**What you have to do:** Each line of the data must reappear exactly in your answer, with no images included.

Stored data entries
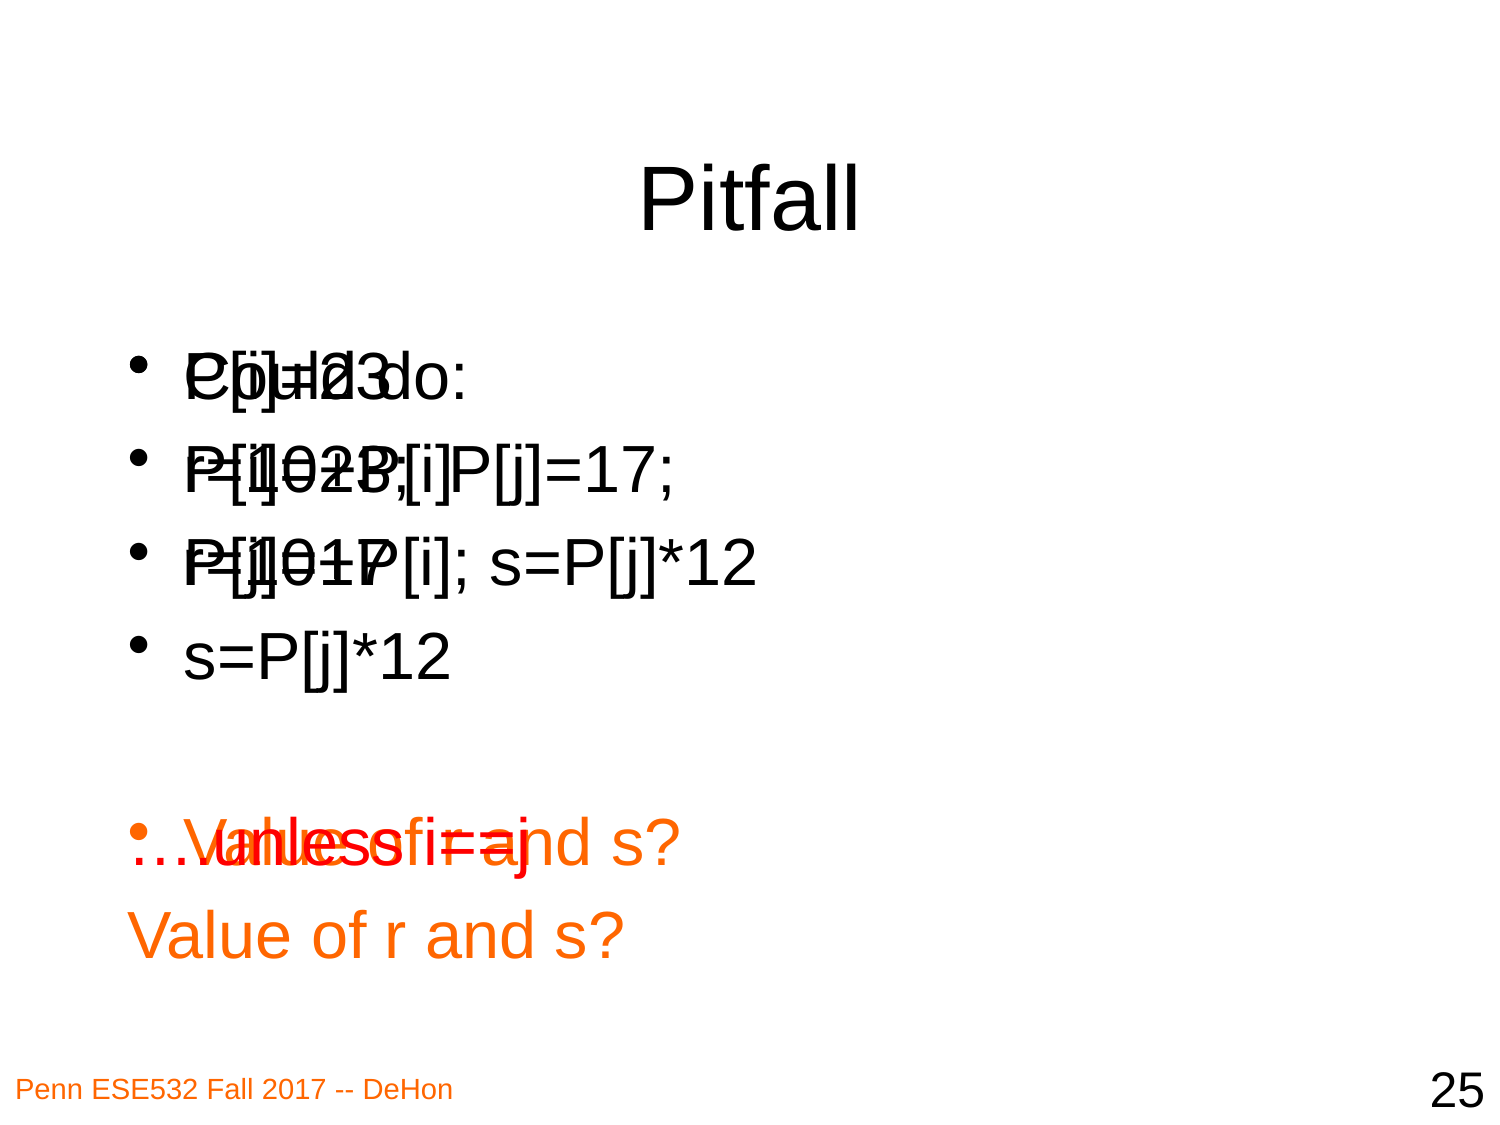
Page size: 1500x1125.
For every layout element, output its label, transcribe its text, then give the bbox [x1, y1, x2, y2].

title Pitfall [112, 99, 1388, 288]
list Could do: P[i]=23; P[j]=17; r=10+P[i]; s=P[j]*12 ….unless i==j Value of r and s? [112, 324, 1388, 1001]
slide_number Penn ESE532 Fall 2017 -- DeHon [0, 1062, 576, 1125]
slide_number 25 [1187, 1049, 1500, 1125]
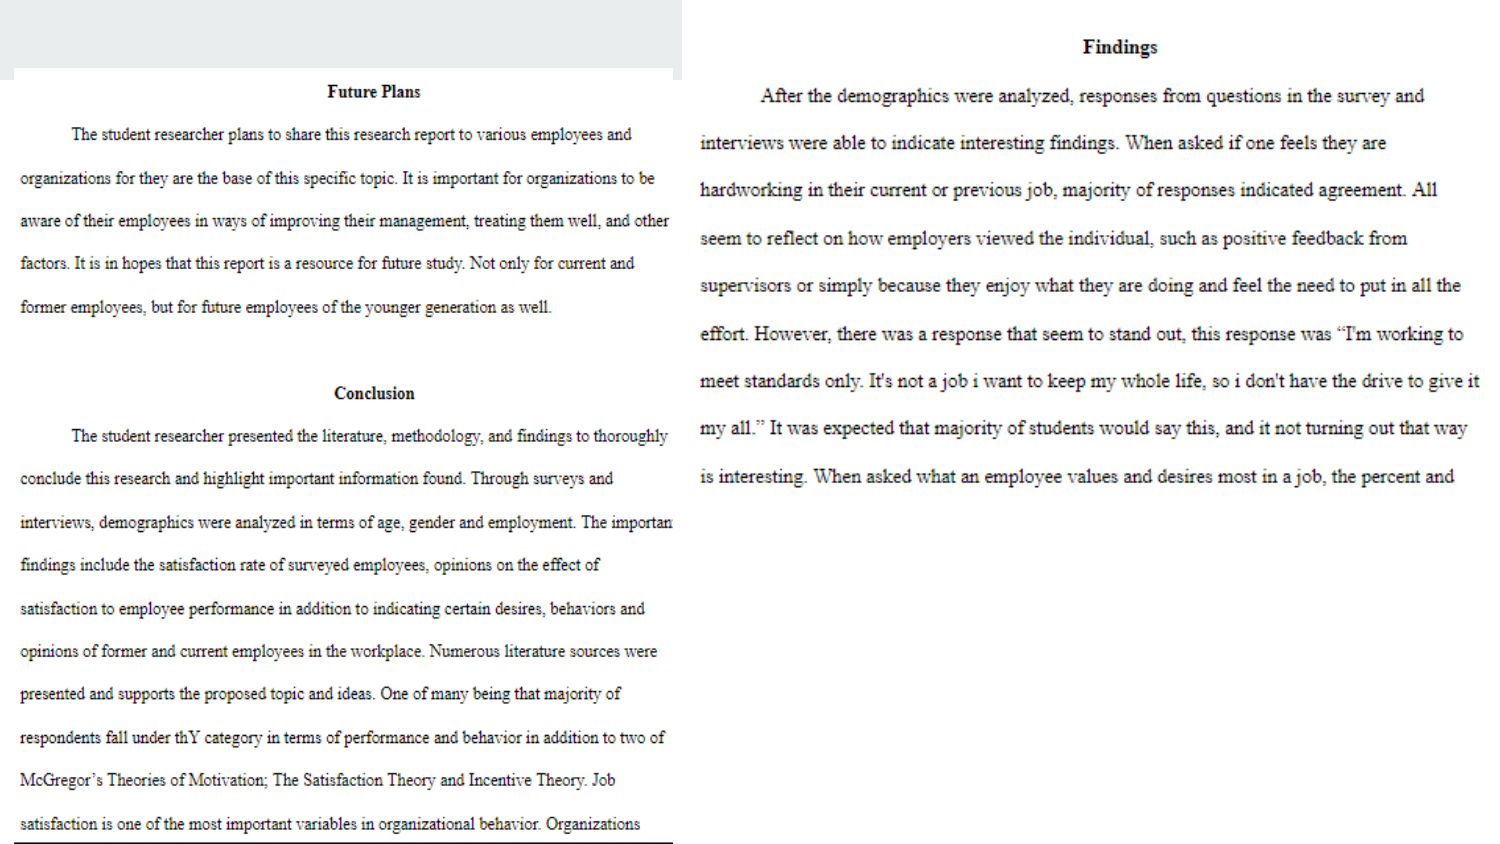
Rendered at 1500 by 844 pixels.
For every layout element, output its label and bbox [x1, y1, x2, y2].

picture [682, 0, 1500, 505]
picture [14, 68, 673, 844]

**Answer to the problem:**
Page size: 1500x1125.
For every layout element, output its label, transcribe its text, then give the bbox [x1, y1, x2, y2].

title Pitfall [112, 99, 1388, 288]
list Could do: P[i]=23; P[j]=17; r=10+P[i]; s=P[j]*12 ….unless i==j Value of r and s? [112, 324, 1388, 1001]
slide_number Penn ESE532 Fall 2017 -- DeHon [0, 1062, 576, 1125]
slide_number 25 [1187, 1049, 1500, 1125]
Rendered at 1500 by 844 pixels.
For every layout element, output its label and bbox [x1, y1, x2, y2].

picture [682, 0, 1500, 505]
picture [14, 68, 673, 844]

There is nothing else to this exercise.